Monday, November 29, 2010

Book Review: No Excuses

So, I should preface this book review by noting that I generally avoid books and articles that, although largely well-intentioned, are of the Workplace-Tips-For-Women variety. Such advice, I've found too often, encourages women to adopt toxic hyper-"masculine" values, while failing to critique such values.

Ladies, the oft-repeated advice goes, it's time to "man up" if you want better salaries, more respect, and more executive positions. When a book takes this direction, it is assumed that more women in leadership positions is automatically good for all women (see, eg, Sarah Palin Feminism), regardless of the values these female leaders possess.

I was glad that Gloria Feldt's latest book, No Excuses: 9 Ways Women Can Change How We Think About Power, mostly refrained from going down that path. (All quotations from No Excuses unless otherwise indicated).

In a nutshell, Feldt, a feminist and former president of Planned Parenthood, describes No Excuses as "an urgent call to action" for "women to embrace their power" because there are "no excuses" anymore for women not doing so (9). That is, external barriers no longer exist, but "internal barriers" prevent women from utilizing our full political power (18).

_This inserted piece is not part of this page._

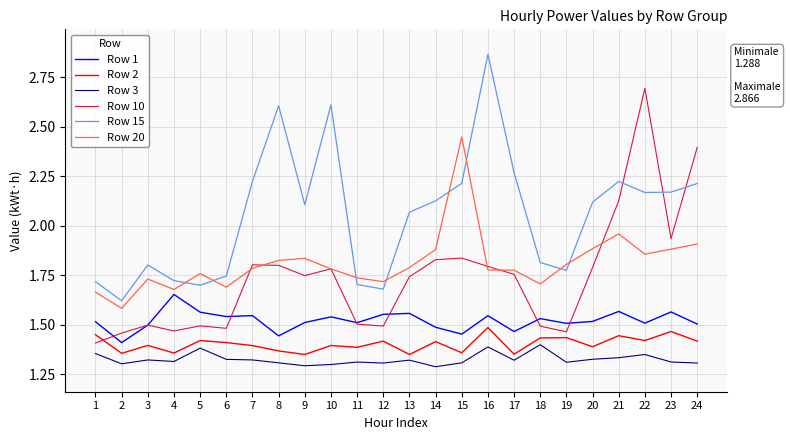

Is the value of Row 3 at 13 greater than the value of Row 20 at 5?

No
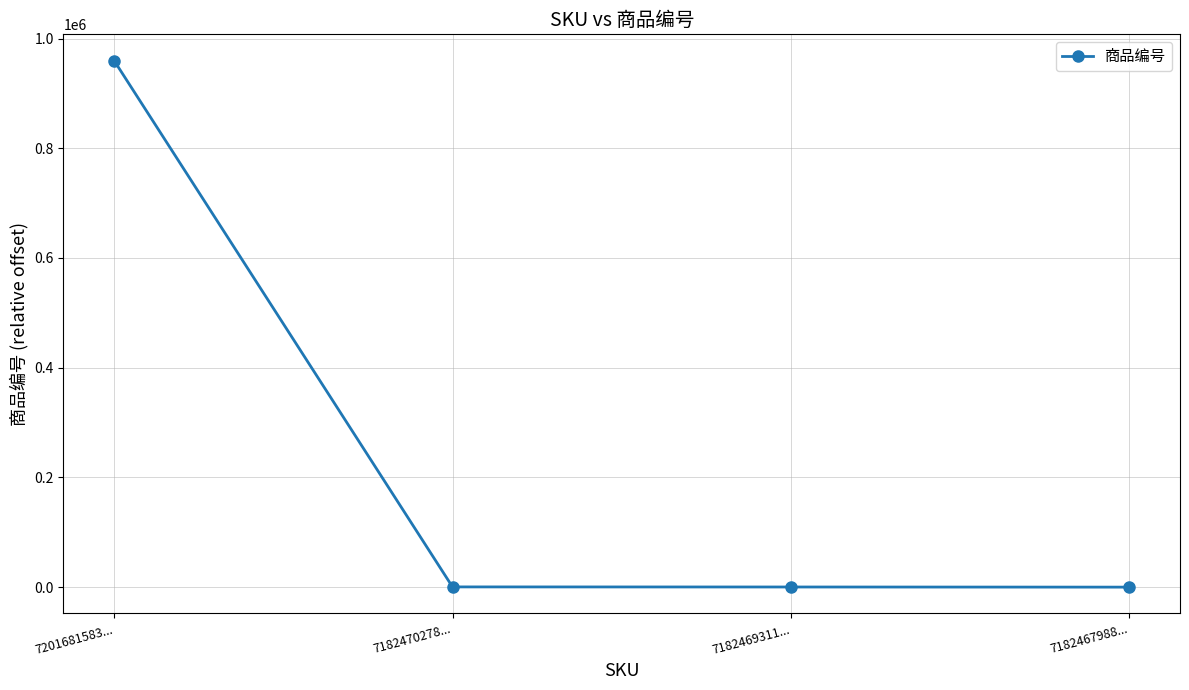

What is the sum of all values?

960349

My first instinct upon reading this recurring theme throughout her book was that it can come off as victim-blamey. However, Feldt does spend ample time deconstructing the gender role conditioning and social factors that train women to, above all, be nice, put the needs of others first, and to be self-sacrificing, all very real internal barriers, albeit caused by external factors. Where her book is most valuable is when she discusses specific ways women can transcend this gender role conditioning while also challenging dominant workplace cultures.

For instance, disagreeing with the modern notion that any choice is a feminist choice as long as it's a woman making it, Feldt takes to task those highly-educated and "elite women" who, rather than making the leap into leadership positions in the public sphere, instead opt for "traditional help-meet and stay-at-home mom roles" (27). Rather than challenging workplace cultures that developed when it was assumed that every worker was a man who had a wife tending to his home and children, such women leave the workplace altogether, leaving family-unfriendly workplace cultures intact. And, as long as it is primarily women who forego careers in favor of raising children and doing work within the home, such "women's work" will continue to be seen as "outside the lifeblood of the economy" (103) no matter how many male professional careers are dependent upon such work.

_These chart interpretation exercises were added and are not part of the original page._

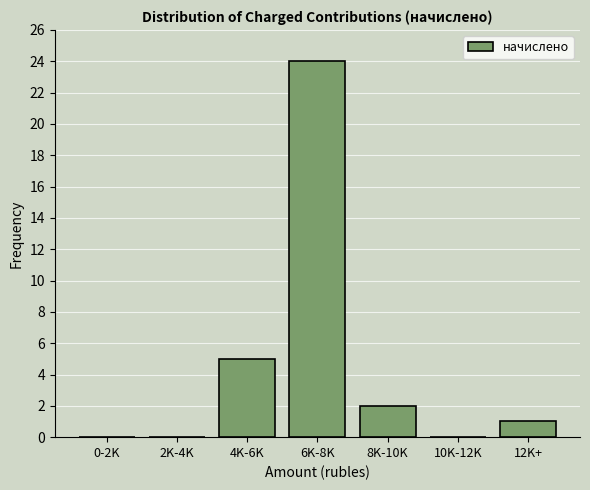

Reading left to right, list all the values displayed in this chart.

0-2K=0	2K-4K=0	4K-6K=5	6K-8K=24	8K-10K=2	10K-12K=0	12K+=1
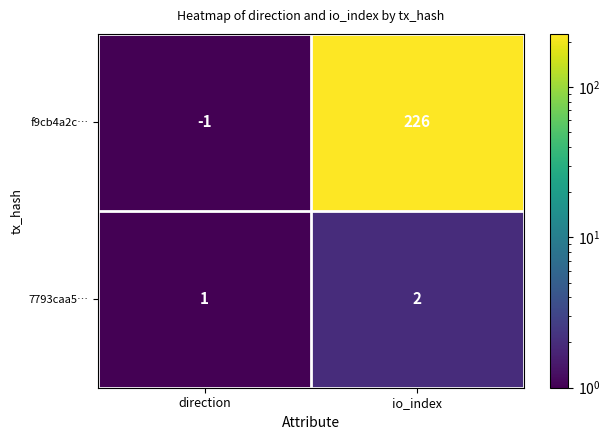

Rank the series by their maximum value, from lowest to highest.

7793caa5…, f9cb4a2c…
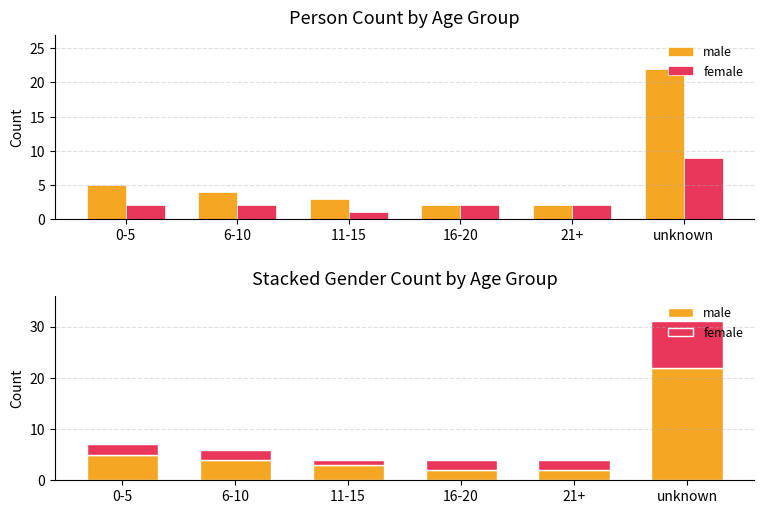

How many distinct data groups are displayed?

2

Then, Feldt encourages women to redefine power. While power generally has had connotations of "power-over" and "oppression" (66), Feldt emphasizes a shift in definition to "power-to," "which supports and enhances whatever power the individual brings to a project, workplace, relationship, or civic activity" (81). Rather than being coercive, "power-to" works by developing consensus. Citing examples of women who fail to run for office because they mistakenly believe they aren't qualified enough and who fail to ask for the high salaries that equally-qualified men ask for, Feldt encourages women to recognize our power and to use it.

I know, it's not always an easy feat for women to ask for higher salaries given that women who do so are viewed more negatively than men. And also, women who are strong and assertive are also framed as "bitches" and "aggressive." Here, perhaps Feldt would answer that women should "embrace controversy," which is her Power Tool Number Four (153), which is always easier said than done, and not always a viable option for women desperate for a job, dealing with sky-high student debt, or living paycheck-to-paycheck.

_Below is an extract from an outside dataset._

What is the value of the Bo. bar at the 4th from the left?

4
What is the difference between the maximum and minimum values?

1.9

And on that point, while I appreciated the real-life profiles and anecdotes of successful and powerful women, some of the women's experiences weren't always the most easy to relate to. Two twenty-somethings profiled, for instance, were Lauren Bush (as in George W's niece) and Ellen Gustafson, who seem to be doing great work through the foundation they created, but how much of their success is due to their class privilege, expensive educations, and contacts with VIPs? I'm also not sure the average reader, if such a thing even exists, could relate to the experiences of Jennifer Buffett, the president of a multi-billion dollar foundation, who is married to the son of one of the world's wealthiest people.

Nonetheless, coming in at a rather long 354 pages, there are many solid take-aways from No Excuses. While the Just Do It sloganing can come off as cheesy to some (including me), I did appreciate her specific advice to women to speak up for ourselves, to support other women, to advocate for women's contributions being taught in history classes, to speak with authority, and to be good online citizens (like by chiming in to praise a feminist's article or blogpost, or countering asshole misogynist commenters, hint hint).

Someone relatively new to feminism and women's studies will appreciate and learn from the historical context she includes to help frame the opportunity she sees for women. Feldt is absolutely right that we need to know our history so we don't fall into the same cycle of voluntarily relinquishing our power to toxic ideologies.